DEV Community

Ollama: How to Easily Run LLMs Locally on Your Computer

Richa Parekh on June 26, 2025

I just found an interesting open-source tool called Ollama. It's a command-line application that lets you run Large Language Models (LLMs) on your ...

Read full post

Solve Computer Science • Jun 26

Try the qwen2.5-coder model family. Yes, 4GB is insufficient to run anything useful. I'm trying with qwen2.5-coder:14b-instruct-q2_K (so low quantization and higher parameters) and it's not bad at all. The speed and quality is decent all considering. You'll need about 20GB of RAM, however. Be aware I got Chinese language only replies when running 1.5B models of that family.

Richa Parekh • Jun 26

Thanks for the tip! I’ll definitely check out qwen2.5-coder

Solve Computer Science • Jun 26

ollama.com/library/qwen2.5-coder/tags You'll have to experiment the smallest models with different quantization levels and avoid swapping to disk during inference.

Richa Parekh • Jun 26

Thanks for the link! I’ll explore the smallest models and test their performance. Thank you for the suggestion!

Dotallio • Jun 26

Totally get the RAM struggle with local LLMs, I had a similar bottleneck running anything larger than a 3B model too.

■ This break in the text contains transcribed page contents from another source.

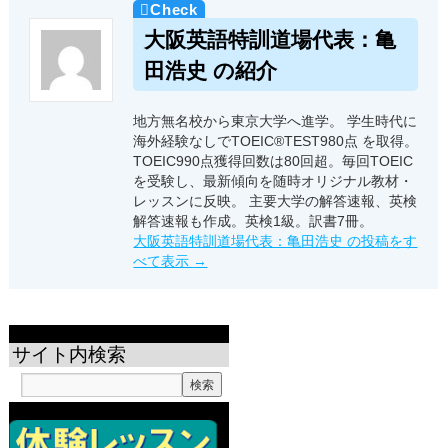
大阪英語特訓道場代表：亀
田浩史 の紹介
地方無名校から東京大学へ進学。 学生時代に
海外経験なしでTOEIC®TEST980点 を取得。
TOEIC990点獲得回数は80回超。毎回TOEIC
を受験し、最新傾向を随時オリジナル教材・
レッスンに反映。 主要大学の解答速報、英検
解答速報も作成。英検1級。訳書7冊。
大阪英語特訓道場代表：亀田浩史 の投稿をす
べて表示
→
サイト内検索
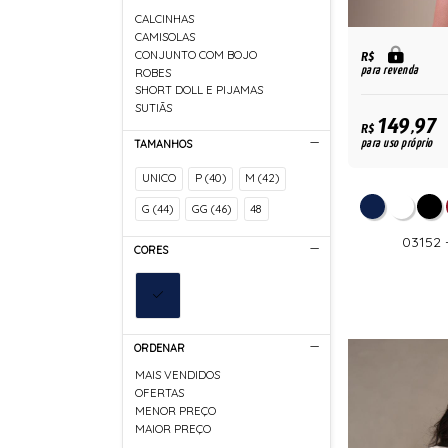
CALCINHAS
CAMISOLAS
CONJUNTO COM BOJO
R$
para revenda
ROBES
SHORT DOLL E PIJAMAS
SUTIÃS
149,97
R$
para uso próprio
TAMANHOS
UNICO
P (40)
M (42)
G (44)
GG (46)
48
03152
CORES
ORDENAR
MAIS VENDIDOS
OFERTAS
MENOR PREÇO
MAIOR PREÇO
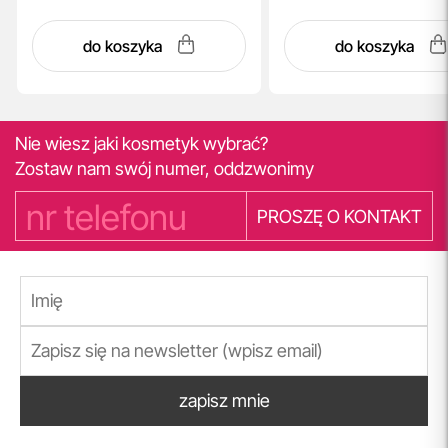
do koszyka
do koszyka
Nie wiesz jaki kosmetyk wybrać?
Zostaw nam swój numer, oddzwonimy
PROSZĘ O KONTAKT
zapisz mnie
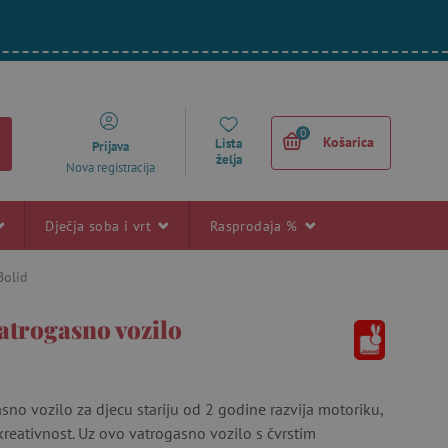
0
Košarica
Lista
Prijava
želja
Nova registracija
Dječja soba i vrt
Rasprodaja %
Bolid
atrogasno vozilo
no vozilo za djecu stariju od 2 godine razvija motoriku,
kreativnost. Uz ovo vatrogasno vozilo s čvrstim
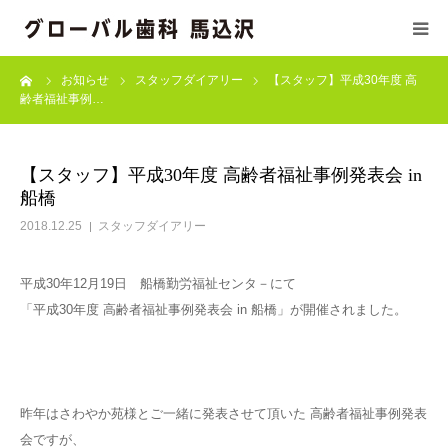
ーム
お知らせ
スタッフダイアリー
【スタッフ】平成30年度 高
初めての方へ
齢者福祉事例…
医療基本方針
【スタッフ】平成30年度 高齢者福祉事例発表会 in
船橋
当院の施設基準
2018.12.25
スタッフダイアリー
診療科目
平成30年12月19日 船橋勤労福祉センタ－にて
「平成30年度 高齢者福祉事例発表会 in 船橋」が開催されました。
ドクター/スタッフ紹介
訪問診療
昨年はさわやか苑様とご一緒に発表させて頂いた 高齢者福祉事例発表
診療時間/アクセス
会ですが、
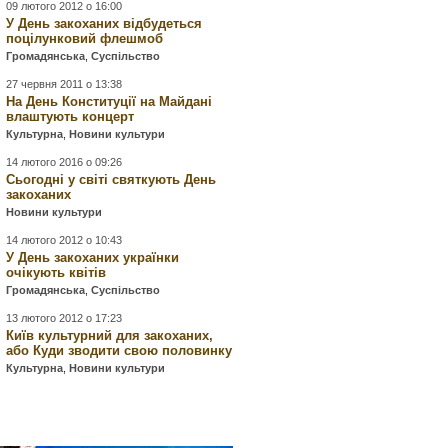
09 лютого 2012 о 16:00
У День закоханих відбудеться
поцілунковий флешмоб
Громадянська
,
Суспільство
27 червня 2011 о 13:38
На День Конституції на Майдані
влаштують концерт
Культурна
,
Новини культури
14 лютого 2016 о 09:26
Сьогодні у світі святкують День
закоханих
Новини культури
14 лютого 2012 о 10:43
У День закоханих українки
очікують квітів
Громадянська
,
Суспільство
13 лютого 2012 о 17:23
Київ культурний для закоханих,
або Куди зводити свою половинку
Культурна
,
Новини культури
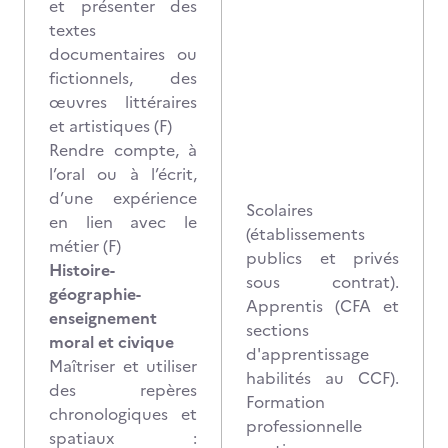
et présenter des
textes
documentaires ou
fictionnels, des
œuvres littéraires
et artistiques (F)
Rendre compte, à
l’oral ou à l’écrit,
d’une expérience
Scolaires
en lien avec le
(établissements
métier (F)
publics et privés
Histoire-
sous contrat).
géographie-
Apprentis (CFA et
enseignement
sections
moral et civique
d'apprentissage
Maîtriser et utiliser
habilités au CCF).
des repères
Formation
chronologiques et
professionnelle
spatiaux :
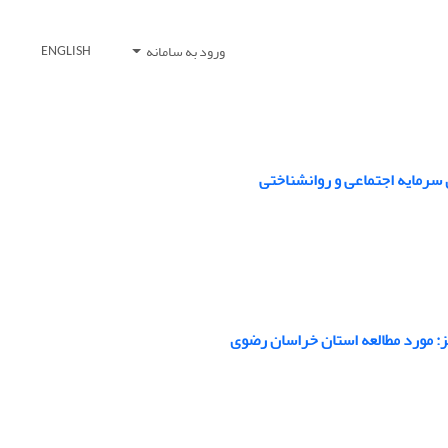
ورود به سامانه
ENGLISH
 سرمایه اجتماعی و روانشناختی
تز: مورد مطالعه استان خراسان رضوی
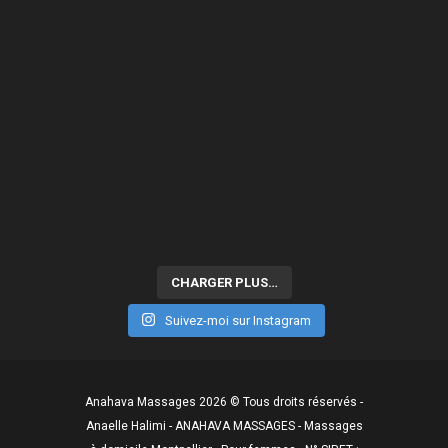
CHARGER PLUS…
Suivez-moi sur Instagram
Anahava Massages 2026 © Tous droits réservés -
Anaelle Halimi - ANAHAVA MASSAGES - Massages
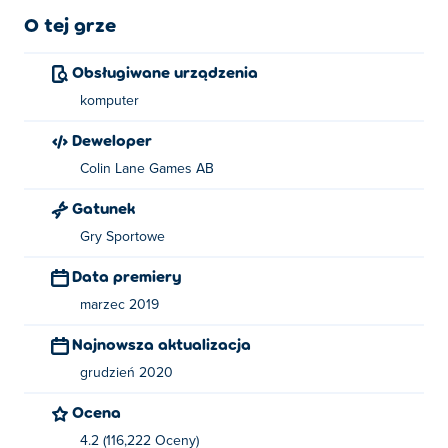
O tej grze
Obsługiwane urządzenia
komputer
Deweloper
Colin Lane Games AB
Gatunek
Gry Sportowe
Data premiery
marzec 2019
Najnowsza aktualizacja
grudzień 2020
Ocena
4.2 (116,222 Oceny)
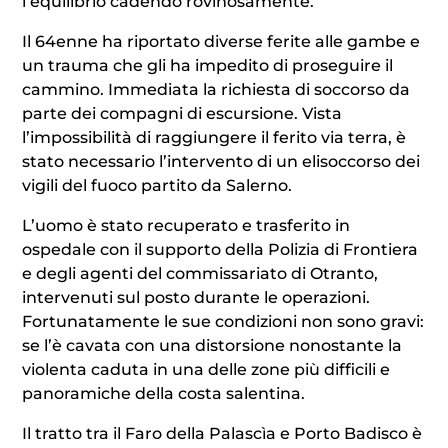
l’equilibrio cadendo rovinosamente.
Il 64enne ha riportato diverse ferite alle gambe e
un trauma che gli ha impedito di proseguire il
cammino. Immediata la richiesta di soccorso da
parte dei compagni di escursione. Vista
l’impossibilità di raggiungere il ferito via terra, è
stato necessario l’intervento di un elisoccorso dei
vigili del fuoco partito da Salerno.
L’uomo è stato recuperato e trasferito in
ospedale con il supporto della Polizia di Frontiera
e degli agenti del commissariato di Otranto,
intervenuti sul posto durante le operazioni.
Fortunatamente le sue condizioni non sono gravi:
se l’è cavata con una distorsione nonostante la
violenta caduta in una delle zone più difficili e
panoramiche della costa salentina.
Il tratto tra il Faro della Palascìa e Porto Badisco è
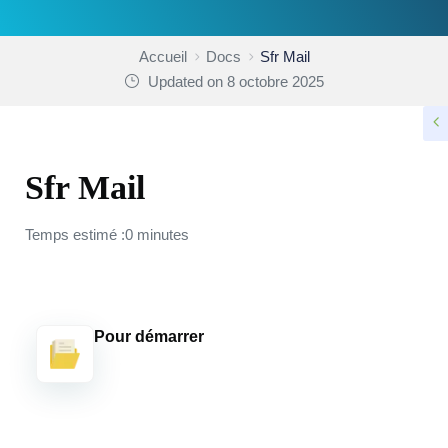
Accueil
Docs
Sfr Mail
Updated on 8 octobre 2025
Sfr Mail
Temps estimé :0 minutes
Pour démarrer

Have you found any tricks to make chat-style workflows smoother in the CLI, or do you just keep it basic?

Richa Parekh • Jun 26

Since I'm still learning the concept and getting an understanding of how everything works, I'm sticking to the basics for now

Alexander Ertli • Jun 26

Hey,

Welcome to the genAI techspace.
There is nothing wrong in using smaller models, i resort to them all the time.

If you are interested you could try a much smaller model like smollm2:135m or qwen:0.5b they should be much more responsive with your hardware.

Also typically Ollama tries to run models on using the GPU or at least partially if you have a compatible one.

I hope this helps.

Richa Parekh • Jun 27

Yes, I will check out the smaller models. Thanks for the useful advice.

Arindam Majumder • Jun 27

Ollama is Great. You can also use Docker Model Runner for this

Richa Parekh • Jun 27

Yeah, ollama is a valuable tool. Thanks for sharing.

Praveen Rajamani • Jun 26

Thanks for being clear about the hardware limits. Many people try to run local LLMs, thinking it will just work, then get frustrated when it is slow or crashes. Posts like this help save a lot of time and confusion.

Richa Parekh • Jun 26

Appreciate that! I'm glad the post was helpful.

Nathan Tarbert • Jun 26

This is extremely impressive, love how you documented the process and called out the RAM struggle directly. Makes me wanna try it on my old laptop now

Richa Parekh • Jun 27

Thank you for the appreciation. Ollama is definitely worth a try.